= Reflexmate =

Type of chess problem

A reflexmate is a chess problem in which White, moving first, must force Black to deliver checkmate within a specified number of moves against their will – with the added condition that if either player can give checkmate, they must. If this condition applies only to Black, it is a semi-reflexmate. (Without this condition, the problem is just ordinary selfmate.)

==Example==

The problem illustrated is a fairly recent example, successful in the World Chess Composing Tournament despite only a single phase of play present. It is by Štefan Sovík and is a reflexmate in two moves.

The is 1.Qh5 and White threatens 2.Nbxc3, after which Black is compelled by additional condition to mate by Rxc3, with triple pin of Rc4, Bd4 and Ne4.

There are three thematical variations with unpinnings of three pieces, but every time Black has to mate by after selfpin of unpinned piece on c3:
- 1...Qxa4 2.Rxc3 Qb5# (White move: rook unpinned by queen move selfpins)
- 1...Rxc8 2.Bxc3 Rd8# (White move: bishop unpinned by rook move selfpins)
- 1...Bxh5 2.Nexc3 Bg6# (White move: knight unpinned by bishop move selfpins)
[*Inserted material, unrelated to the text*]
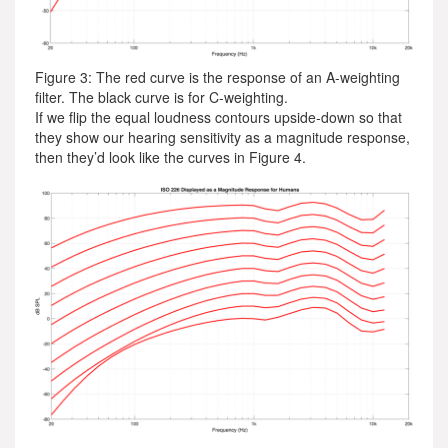
Figure 3: The red curve is the response of an A-weighting
filter. The black curve is for C-weighting.
If we flip the equal loudness contours upside-down so that
they show our hearing sensitivity as a magnitude response,
then they’d look like the curves in Figure 4.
Another three variations result in unpinnings of white pieces, but the mates are not by switchback:
- 1...Qd7 2.Rc6 Qxd4# (White move: unpinned rook unguards d4 and unpins queen)
- 1...Nd5 2.Bxe3 Nf4# (White move: unpinned bishop opens d- and blocks e3)
- 1...Kd7 2.Bxc3 Kxc8# (White move: unpinned bishop opens d-file and selfpins on c3)

In the next three variations the black pieces are unpinned and mate:
- 1...Qc6 2.Bxb3 Qxe4# (White move: bishop unpins queen)
- 1...Nf5 2.Rxc7 Rxd4# (White move: rook unpins rook)
- 1...Bf7 2.Qf5 Bxc4# (White move: queen unpins bishop)

The last variation is just technical:
- 1...Rxb1 2.Bd1 Rxd1#

The example is putting emphasis on unpinning and pinning (see motivatioñs) and illustrates one of the artistic advantages of reflexmate over selfmate, namely the presence of more varied mates (on average).